Need help understanding FSR - eviltoast

Hi All,

I need some help understanding FSR and how to use it.

Until recently, my only piece of gaming hardware was the Steam Deck. On this, the native (OS level) FSR easy to understand: drop the in-game resolution to something less than the display’s native 1280×800 and enable FSR, which then upscales the image. This makes sense to me.

Recently, I got myself a dedicated gaming PC as well (running 6700 XT). I’ve been playing around with the FSR option using Hellblade Senua’s Sacrifice as a benchmark, running DX11 mode and without ray tracing. I’m using a 1080p display.

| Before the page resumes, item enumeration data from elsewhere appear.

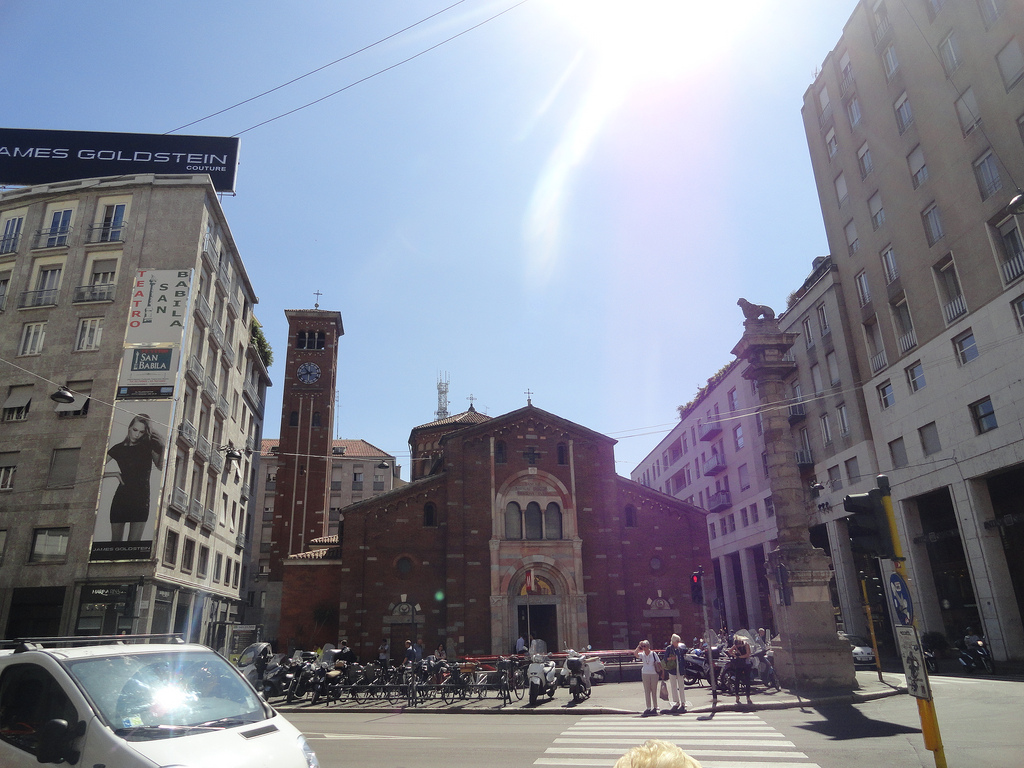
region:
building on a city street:
[327, 375, 738, 707]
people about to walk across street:
[620, 625, 761, 719]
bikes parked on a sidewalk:
[309, 662, 512, 709]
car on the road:
[4, 611, 316, 766]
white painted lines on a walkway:
[547, 725, 796, 754]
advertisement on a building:
[104, 322, 181, 566]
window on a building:
[918, 252, 980, 330]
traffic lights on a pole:
[834, 463, 906, 595]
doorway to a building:
[510, 597, 572, 661]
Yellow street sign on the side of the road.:
[848, 478, 970, 764]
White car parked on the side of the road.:
[8, 610, 303, 765]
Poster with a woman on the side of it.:
[108, 262, 172, 545]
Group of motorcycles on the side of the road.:
[239, 598, 613, 715]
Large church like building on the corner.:
[313, 364, 798, 694]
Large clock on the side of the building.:
[277, 356, 329, 391]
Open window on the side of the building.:
[40, 356, 101, 434]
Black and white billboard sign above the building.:
[11, 110, 245, 203]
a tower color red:
[262, 282, 355, 562]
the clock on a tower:
[284, 351, 327, 397]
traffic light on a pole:
[831, 462, 918, 583]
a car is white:
[4, 615, 324, 764]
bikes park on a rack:
[273, 638, 602, 714]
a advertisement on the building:
[5, 110, 287, 351]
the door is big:
[510, 581, 567, 659]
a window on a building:
[866, 380, 898, 409]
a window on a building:
[897, 367, 935, 387]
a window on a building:
[950, 308, 992, 373]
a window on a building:
[957, 399, 1005, 431]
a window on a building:
[905, 421, 945, 448]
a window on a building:
[809, 469, 847, 493]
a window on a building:
[758, 502, 779, 512]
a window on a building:
[736, 506, 765, 522]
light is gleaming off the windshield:
[134, 670, 229, 734]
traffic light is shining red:
[681, 556, 719, 617]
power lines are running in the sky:
[134, 1, 496, 175]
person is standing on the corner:
[618, 633, 675, 726]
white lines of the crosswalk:
[530, 690, 819, 766]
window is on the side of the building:
[868, 374, 907, 413]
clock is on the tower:
[296, 352, 322, 394]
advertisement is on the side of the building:
[77, 250, 199, 555]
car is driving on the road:
[2, 630, 328, 761]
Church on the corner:
[281, 375, 771, 685]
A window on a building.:
[964, 392, 1003, 437]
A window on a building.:
[546, 501, 570, 533]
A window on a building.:
[498, 494, 522, 542]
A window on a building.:
[87, 256, 113, 289]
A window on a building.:
[94, 198, 132, 241]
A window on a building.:
[41, 201, 67, 243]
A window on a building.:
[915, 416, 942, 446]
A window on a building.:
[896, 362, 928, 388]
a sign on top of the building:
[0, 126, 239, 197]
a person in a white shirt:
[638, 647, 664, 714]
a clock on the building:
[294, 367, 324, 386]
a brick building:
[307, 401, 741, 674]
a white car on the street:
[2, 638, 317, 759]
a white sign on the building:
[89, 271, 181, 548]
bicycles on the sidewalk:
[310, 663, 538, 698]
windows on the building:
[502, 505, 573, 543]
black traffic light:
[834, 470, 904, 570]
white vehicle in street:
[3, 614, 323, 767]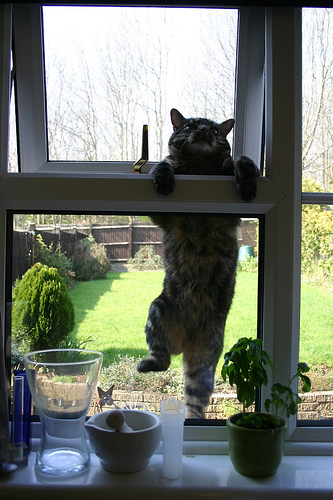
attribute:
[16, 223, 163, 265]
fence — brown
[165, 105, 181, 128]
ear —  cat's, the  right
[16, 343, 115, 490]
vase — glass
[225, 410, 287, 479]
pot — green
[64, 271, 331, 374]
grass — green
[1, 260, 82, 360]
bush — green, trimmed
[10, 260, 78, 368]
shrub — green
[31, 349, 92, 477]
hourglass —  vase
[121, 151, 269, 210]
legs — grey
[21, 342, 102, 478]
vase — small, clear, glass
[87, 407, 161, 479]
mortar — ceramic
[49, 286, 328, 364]
grass — green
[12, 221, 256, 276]
fence — wooden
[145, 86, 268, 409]
cat — grey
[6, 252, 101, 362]
bush —  outside,  large,  green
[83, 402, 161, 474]
pestal — white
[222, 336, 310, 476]
potted plant — small 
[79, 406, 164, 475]
pestle — white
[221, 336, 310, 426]
plant —  green,  small, green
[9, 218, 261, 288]
fence — wood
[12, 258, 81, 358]
bush — green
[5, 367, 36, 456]
vase — blue, long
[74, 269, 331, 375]
lawn — green, trimmed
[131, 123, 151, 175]
window latch — shiny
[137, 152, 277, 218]
paws — dark grey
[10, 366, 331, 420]
brick wall —  brick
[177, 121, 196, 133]
eye —  cat's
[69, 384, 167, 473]
morter — white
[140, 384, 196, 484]
container — plastic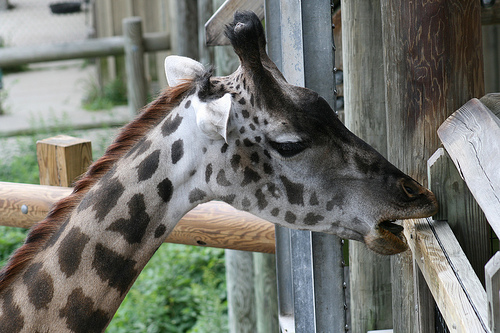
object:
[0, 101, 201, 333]
neck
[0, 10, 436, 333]
giraffe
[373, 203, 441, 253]
mouth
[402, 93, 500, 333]
fence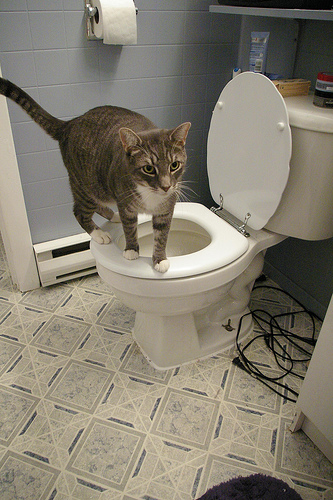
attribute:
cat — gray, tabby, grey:
[1, 80, 196, 273]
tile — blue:
[54, 399, 166, 498]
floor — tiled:
[0, 245, 332, 499]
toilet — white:
[91, 73, 331, 372]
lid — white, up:
[204, 71, 292, 233]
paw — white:
[154, 254, 168, 272]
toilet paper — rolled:
[88, 2, 140, 47]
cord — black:
[233, 282, 316, 404]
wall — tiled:
[2, 1, 239, 248]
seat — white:
[92, 201, 248, 279]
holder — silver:
[85, 4, 138, 18]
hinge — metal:
[237, 212, 253, 236]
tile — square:
[34, 49, 79, 88]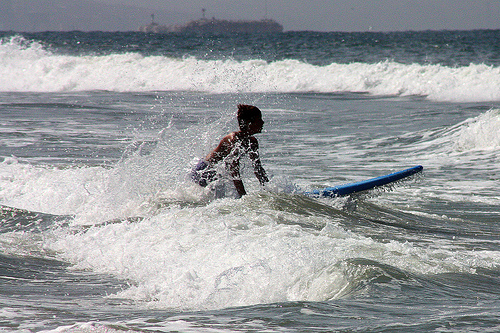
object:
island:
[132, 19, 284, 38]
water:
[0, 30, 498, 332]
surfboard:
[274, 164, 424, 212]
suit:
[190, 160, 222, 191]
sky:
[0, 1, 499, 33]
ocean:
[0, 29, 498, 332]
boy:
[187, 102, 271, 198]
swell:
[0, 30, 499, 104]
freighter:
[134, 0, 283, 35]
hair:
[235, 104, 264, 127]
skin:
[200, 114, 270, 199]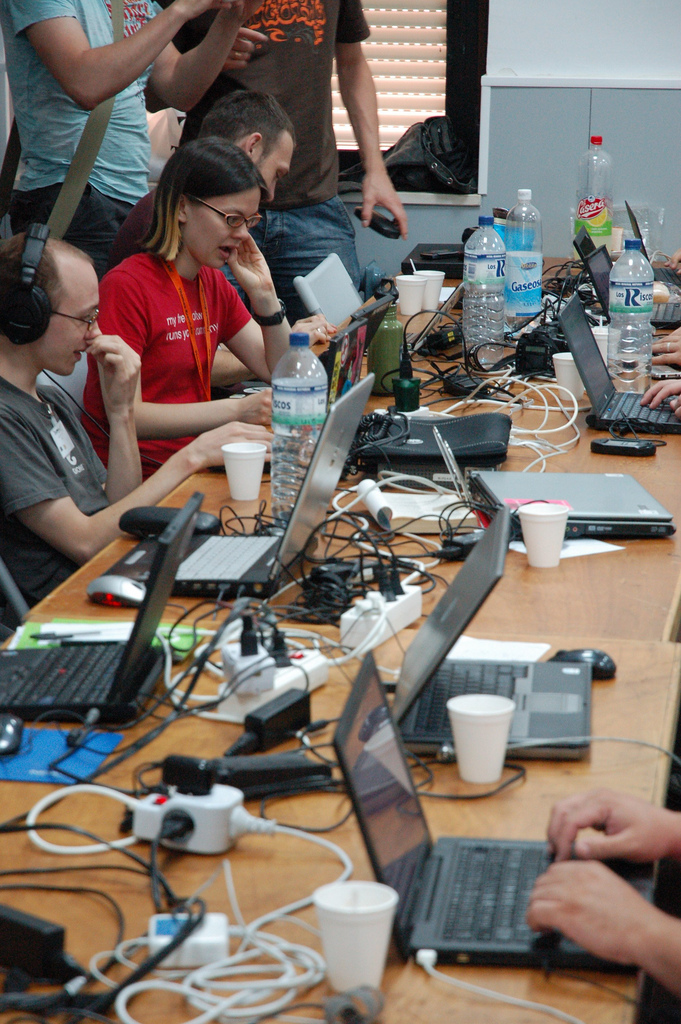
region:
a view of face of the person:
[117, 130, 310, 289]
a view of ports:
[429, 928, 505, 970]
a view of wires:
[471, 959, 567, 1021]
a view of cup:
[291, 861, 422, 1017]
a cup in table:
[282, 845, 405, 1003]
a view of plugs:
[86, 727, 339, 925]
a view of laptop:
[296, 676, 503, 903]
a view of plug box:
[189, 613, 365, 728]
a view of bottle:
[251, 297, 343, 522]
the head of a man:
[3, 223, 104, 390]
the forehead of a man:
[50, 246, 104, 314]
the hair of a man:
[33, 256, 62, 296]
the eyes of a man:
[75, 308, 102, 335]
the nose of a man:
[81, 318, 110, 345]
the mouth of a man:
[62, 343, 95, 362]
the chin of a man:
[35, 355, 87, 388]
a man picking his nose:
[3, 219, 183, 545]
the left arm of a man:
[87, 322, 160, 493]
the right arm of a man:
[5, 409, 292, 545]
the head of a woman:
[147, 133, 316, 284]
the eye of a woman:
[198, 203, 246, 239]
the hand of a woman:
[215, 213, 306, 298]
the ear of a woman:
[169, 186, 207, 240]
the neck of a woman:
[134, 217, 205, 298]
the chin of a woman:
[192, 238, 244, 290]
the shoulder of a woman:
[81, 236, 156, 323]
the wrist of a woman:
[219, 256, 343, 333]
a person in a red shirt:
[107, 136, 266, 416]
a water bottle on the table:
[469, 217, 507, 342]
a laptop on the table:
[322, 654, 637, 971]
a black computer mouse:
[552, 643, 614, 677]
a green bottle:
[374, 279, 407, 379]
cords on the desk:
[126, 876, 316, 1007]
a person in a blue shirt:
[1, 11, 157, 197]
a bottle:
[580, 137, 604, 231]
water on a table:
[608, 227, 673, 367]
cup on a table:
[315, 874, 398, 995]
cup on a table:
[438, 685, 534, 786]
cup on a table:
[512, 495, 574, 578]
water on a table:
[445, 205, 502, 352]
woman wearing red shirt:
[143, 134, 285, 390]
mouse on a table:
[75, 570, 152, 606]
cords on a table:
[308, 513, 358, 601]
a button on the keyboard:
[467, 884, 496, 907]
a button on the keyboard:
[485, 885, 508, 917]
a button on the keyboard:
[503, 900, 514, 923]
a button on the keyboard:
[441, 900, 471, 926]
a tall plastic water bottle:
[465, 216, 510, 339]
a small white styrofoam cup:
[311, 878, 400, 998]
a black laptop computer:
[385, 503, 603, 755]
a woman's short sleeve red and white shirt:
[80, 250, 252, 483]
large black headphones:
[0, 224, 63, 355]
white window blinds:
[317, 0, 444, 157]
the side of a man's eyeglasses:
[47, 307, 106, 334]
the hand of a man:
[359, 157, 408, 237]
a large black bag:
[351, 113, 475, 199]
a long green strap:
[0, 0, 133, 247]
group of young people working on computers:
[2, 85, 679, 1007]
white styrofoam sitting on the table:
[448, 692, 516, 785]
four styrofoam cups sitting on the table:
[220, 441, 566, 1001]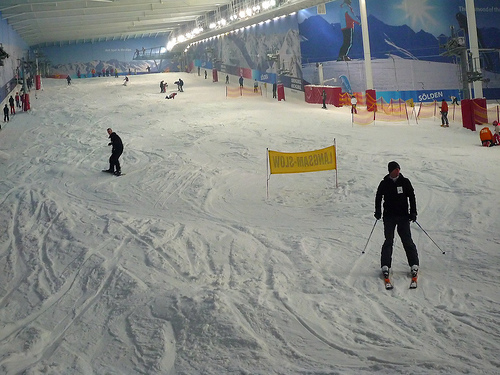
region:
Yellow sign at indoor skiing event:
[265, 138, 340, 178]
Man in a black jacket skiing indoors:
[363, 155, 449, 297]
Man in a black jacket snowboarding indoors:
[96, 122, 128, 173]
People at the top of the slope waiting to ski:
[65, 62, 161, 77]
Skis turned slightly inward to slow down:
[371, 256, 422, 293]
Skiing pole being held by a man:
[406, 217, 451, 257]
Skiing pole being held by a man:
[357, 212, 377, 262]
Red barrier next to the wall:
[300, 82, 341, 110]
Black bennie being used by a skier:
[385, 158, 402, 175]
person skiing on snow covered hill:
[345, 157, 455, 302]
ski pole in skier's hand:
[407, 214, 463, 270]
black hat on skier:
[381, 160, 405, 176]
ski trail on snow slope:
[0, 199, 151, 372]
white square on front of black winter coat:
[390, 183, 406, 195]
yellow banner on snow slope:
[255, 135, 355, 199]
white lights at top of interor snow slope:
[152, 2, 299, 61]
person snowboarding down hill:
[95, 120, 136, 181]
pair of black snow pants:
[376, 219, 421, 269]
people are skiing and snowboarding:
[7, 6, 484, 298]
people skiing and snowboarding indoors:
[22, 38, 451, 328]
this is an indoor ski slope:
[5, 29, 477, 371]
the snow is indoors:
[1, 49, 498, 365]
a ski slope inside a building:
[18, 30, 497, 361]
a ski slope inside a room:
[7, 34, 494, 374]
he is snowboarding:
[86, 105, 138, 182]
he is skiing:
[356, 138, 456, 294]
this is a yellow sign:
[255, 120, 354, 194]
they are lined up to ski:
[5, 59, 37, 135]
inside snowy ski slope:
[0, 0, 497, 374]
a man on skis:
[360, 158, 450, 294]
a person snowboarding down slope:
[100, 126, 124, 178]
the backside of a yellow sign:
[263, 135, 342, 200]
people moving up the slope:
[0, 70, 37, 132]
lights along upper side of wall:
[162, 0, 313, 57]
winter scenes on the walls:
[0, 8, 496, 98]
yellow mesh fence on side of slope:
[333, 89, 498, 132]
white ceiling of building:
[0, 0, 240, 53]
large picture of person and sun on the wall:
[331, 0, 441, 65]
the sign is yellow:
[263, 144, 343, 196]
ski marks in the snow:
[9, 67, 495, 372]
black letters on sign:
[267, 151, 339, 174]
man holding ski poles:
[358, 159, 445, 293]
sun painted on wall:
[398, 0, 438, 33]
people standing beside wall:
[1, 67, 38, 124]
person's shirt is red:
[436, 94, 453, 113]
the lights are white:
[153, 3, 296, 57]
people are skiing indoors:
[0, 0, 499, 371]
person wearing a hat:
[361, 156, 449, 293]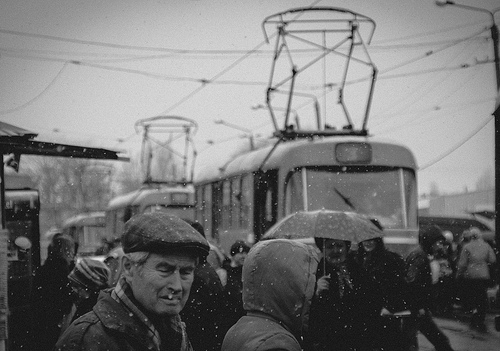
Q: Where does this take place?
A: In a city.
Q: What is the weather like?
A: It is snowing.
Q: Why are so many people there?
A: To catch a bus.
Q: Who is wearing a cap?
A: A man.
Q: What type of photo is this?
A: Black and white.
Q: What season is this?
A: Winter.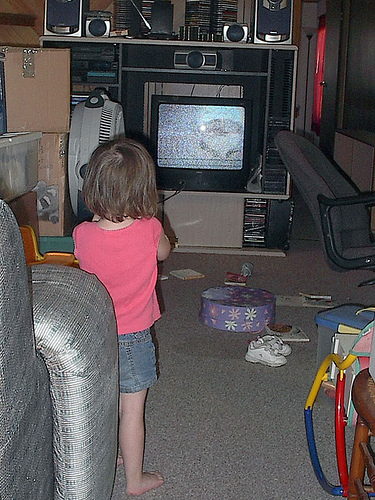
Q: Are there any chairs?
A: Yes, there is a chair.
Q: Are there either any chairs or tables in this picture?
A: Yes, there is a chair.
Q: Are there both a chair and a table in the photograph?
A: Yes, there are both a chair and a table.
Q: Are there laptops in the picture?
A: No, there are no laptops.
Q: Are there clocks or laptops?
A: No, there are no laptops or clocks.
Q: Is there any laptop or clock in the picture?
A: No, there are no laptops or clocks.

From AMD’s control software, a ‘Radeon Super Resolution’ (RSR) mode can be enabled, which I understand is basically the same FSR as is running natively on the Steam Deck. It does nothing if the in-game resolution is the same as the display’s native resolution, but as soon as the in-game resolution is lowered, it applies spatial upscaling. So I drop my in-game resolution to 720p, enable RSR, and I can see the upscaling at work. This also makes sense.

Where I get confused is how in-game FSR fits into the picture. So Hellblade has native (in-game) FSR implemented. When running at 1080p resolution with no FSR and all settings maxed, I typically have close to 100% GPU utilization. Now, when I enable FSR in-game, still running at 1080p resolution, the GPU utilization drops to 75-80% with almost no visual impact (slight sharpening it seems, but wouldn’t notice without side-by-side screenshots). Framerates are of course more stable with the lower utilization.

So I don’t quite understand how this works. Does the game automatically render at a lower resolution (without having to adjust the in-game resolution) and upscales? Or why is it not necessary here to change the in-game resolution? Do all games implement native FSR in this manner?

Also, should the two be used mutually exclusively? I tried enabling both (so enabling SRS in AMD’s control software, dropping in-game resolution to 720p, and enabling in-game FSR). It worked, but certainly looked strange; not sure how to explain, almost like this watery effect. I’m assuming in this instance upscaling was applied twice?

Anyway, some insight would be much appreciated!